- [EXERCISE MATERIALS]
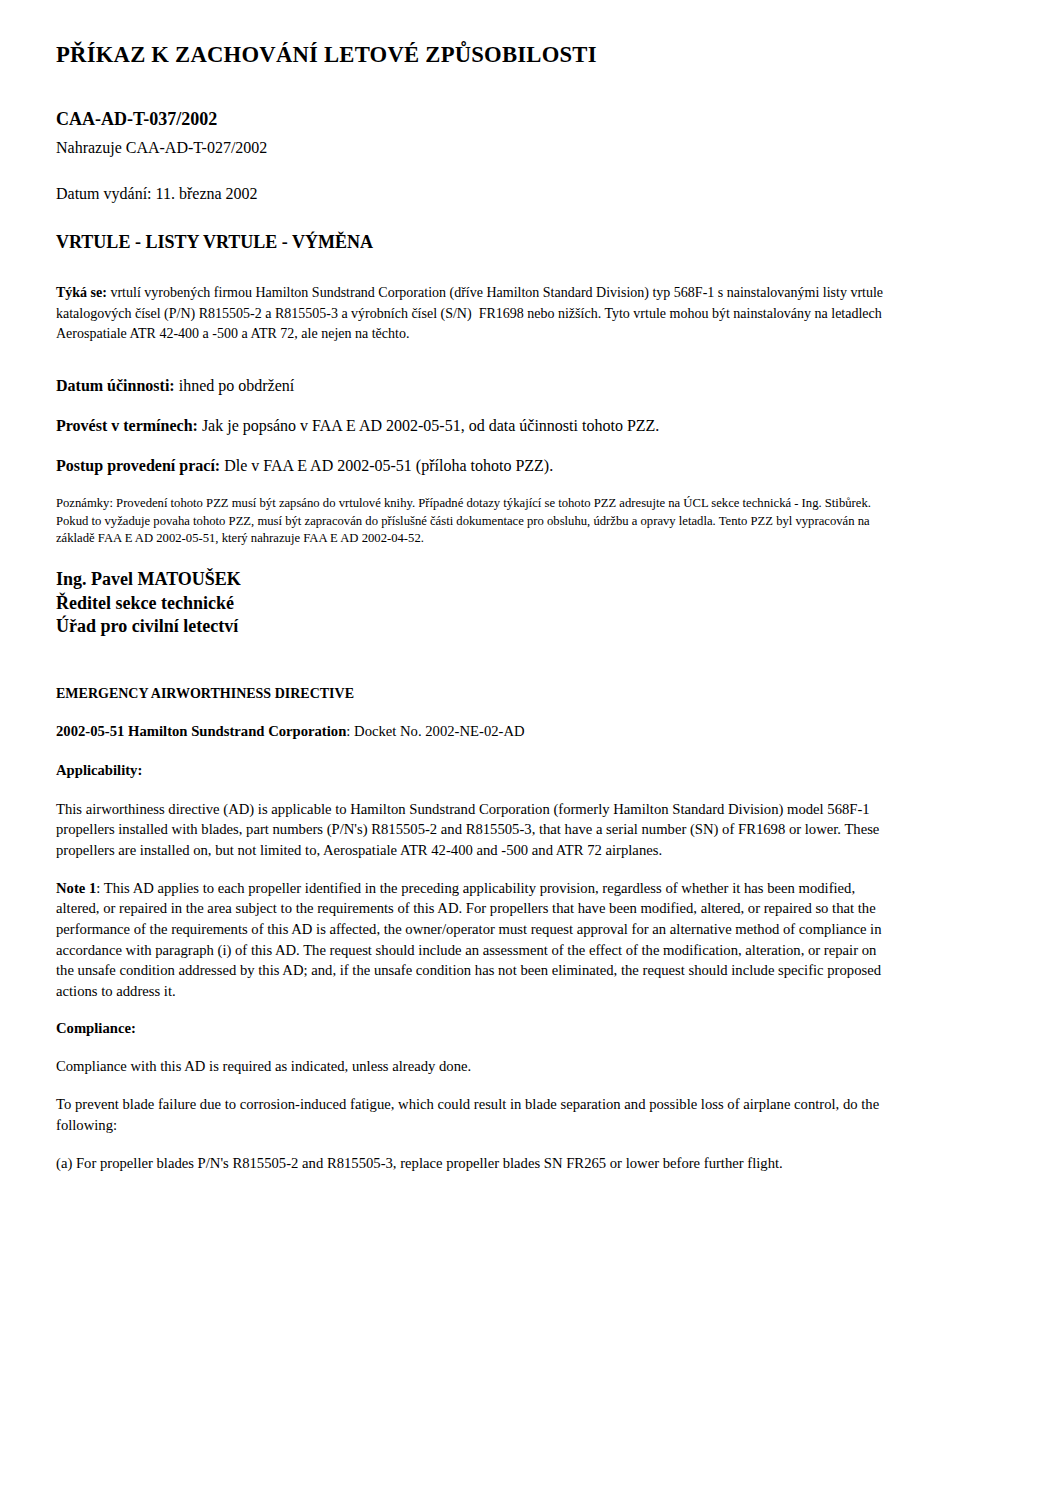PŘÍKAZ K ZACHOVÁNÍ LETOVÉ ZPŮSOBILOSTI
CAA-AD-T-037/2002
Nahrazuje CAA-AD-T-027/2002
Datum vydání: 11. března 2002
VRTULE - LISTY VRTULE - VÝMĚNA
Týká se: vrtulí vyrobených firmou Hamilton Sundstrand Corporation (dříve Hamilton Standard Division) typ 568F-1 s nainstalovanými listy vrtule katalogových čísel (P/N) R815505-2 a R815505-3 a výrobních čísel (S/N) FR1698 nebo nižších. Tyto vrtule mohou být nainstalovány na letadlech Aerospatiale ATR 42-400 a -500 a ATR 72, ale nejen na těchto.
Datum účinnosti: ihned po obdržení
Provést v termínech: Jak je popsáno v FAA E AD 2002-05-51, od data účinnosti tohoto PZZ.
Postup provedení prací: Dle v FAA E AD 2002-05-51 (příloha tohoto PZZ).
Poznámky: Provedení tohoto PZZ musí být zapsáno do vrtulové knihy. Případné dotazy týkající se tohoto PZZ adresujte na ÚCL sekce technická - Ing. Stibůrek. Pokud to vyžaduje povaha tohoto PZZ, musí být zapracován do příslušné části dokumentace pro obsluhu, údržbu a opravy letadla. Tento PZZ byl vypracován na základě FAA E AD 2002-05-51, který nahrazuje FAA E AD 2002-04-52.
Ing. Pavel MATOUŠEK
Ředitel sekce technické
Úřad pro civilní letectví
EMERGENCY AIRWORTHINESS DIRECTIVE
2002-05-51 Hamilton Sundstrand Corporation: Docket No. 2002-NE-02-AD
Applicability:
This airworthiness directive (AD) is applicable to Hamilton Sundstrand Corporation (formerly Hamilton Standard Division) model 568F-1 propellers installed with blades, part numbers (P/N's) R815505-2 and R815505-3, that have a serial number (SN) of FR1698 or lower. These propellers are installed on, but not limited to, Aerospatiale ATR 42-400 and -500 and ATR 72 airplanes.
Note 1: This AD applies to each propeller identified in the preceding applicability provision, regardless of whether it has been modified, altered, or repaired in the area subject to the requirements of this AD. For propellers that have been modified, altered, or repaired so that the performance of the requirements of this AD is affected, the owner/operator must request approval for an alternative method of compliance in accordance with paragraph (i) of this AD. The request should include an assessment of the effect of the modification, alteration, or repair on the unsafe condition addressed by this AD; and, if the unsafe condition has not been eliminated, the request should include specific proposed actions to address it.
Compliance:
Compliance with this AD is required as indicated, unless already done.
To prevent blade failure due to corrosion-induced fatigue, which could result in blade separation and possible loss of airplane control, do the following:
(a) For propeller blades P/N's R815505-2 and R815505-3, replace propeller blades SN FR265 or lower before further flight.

- [WHAT YOU WILL DO] All of the material above should be set down again exactly, though not its pictures.

- [EXERCISE SOLUTION]
PŘÍKAZ K ZACHOVÁNÍ LETOVÉ ZPŮSOBILOSTI
CAA-AD-T-037/2002
Nahrazuje CAA-AD-T-027/2002
Datum vydání: 11. března 2002
VRTULE - LISTY VRTULE - VÝMĚNA
Týká se: vrtulí vyrobených firmou Hamilton Sundstrand Corporation (dříve Hamilton Standard Division) typ 568F-1 s nainstalovanými listy vrtule katalogových čísel (P/N) R815505-2 a R815505-3 a výrobních čísel (S/N) FR1698 nebo nižších. Tyto vrtule mohou být nainstalovány na letadlech Aerospatiale ATR 42-400 a -500 a ATR 72, ale nejen na těchto.
Datum účinnosti: ihned po obdržení
Provést v termínech: Jak je popsáno v FAA E AD 2002-05-51, od data účinnosti tohoto PZZ.
Postup provedení prací: Dle v FAA E AD 2002-05-51 (příloha tohoto PZZ).
Poznámky: Provedení tohoto PZZ musí být zapsáno do vrtulové knihy. Případné dotazy týkající se tohoto PZZ adresujte na ÚCL sekce technická - Ing. Stibůrek. Pokud to vyžaduje povaha tohoto PZZ, musí být zapracován do příslušné části dokumentace pro obsluhu, údržbu a opravy letadla. Tento PZZ byl vypracován na základě FAA E AD 2002-05-51, který nahrazuje FAA E AD 2002-04-52.
Ing. Pavel MATOUŠEK
Ředitel sekce technické
Úřad pro civilní letectví
EMERGENCY AIRWORTHINESS DIRECTIVE
2002-05-51 Hamilton Sundstrand Corporation: Docket No. 2002-NE-02-AD
Applicability:
This airworthiness directive (AD) is applicable to Hamilton Sundstrand Corporation (formerly Hamilton Standard Division) model 568F-1 propellers installed with blades, part numbers (P/N's) R815505-2 and R815505-3, that have a serial number (SN) of FR1698 or lower. These propellers are installed on, but not limited to, Aerospatiale ATR 42-400 and -500 and ATR 72 airplanes.
Note 1: This AD applies to each propeller identified in the preceding applicability provision, regardless of whether it has been modified, altered, or repaired in the area subject to the requirements of this AD. For propellers that have been modified, altered, or repaired so that the performance of the requirements of this AD is affected, the owner/operator must request approval for an alternative method of compliance in accordance with paragraph (i) of this AD. The request should include an assessment of the effect of the modification, alteration, or repair on the unsafe condition addressed by this AD; and, if the unsafe condition has not been eliminated, the request should include specific proposed actions to address it.
Compliance:
Compliance with this AD is required as indicated, unless already done.
To prevent blade failure due to corrosion-induced fatigue, which could result in blade separation and possible loss of airplane control, do the following:
(a) For propeller blades P/N's R815505-2 and R815505-3, replace propeller blades SN FR265 or lower before further flight.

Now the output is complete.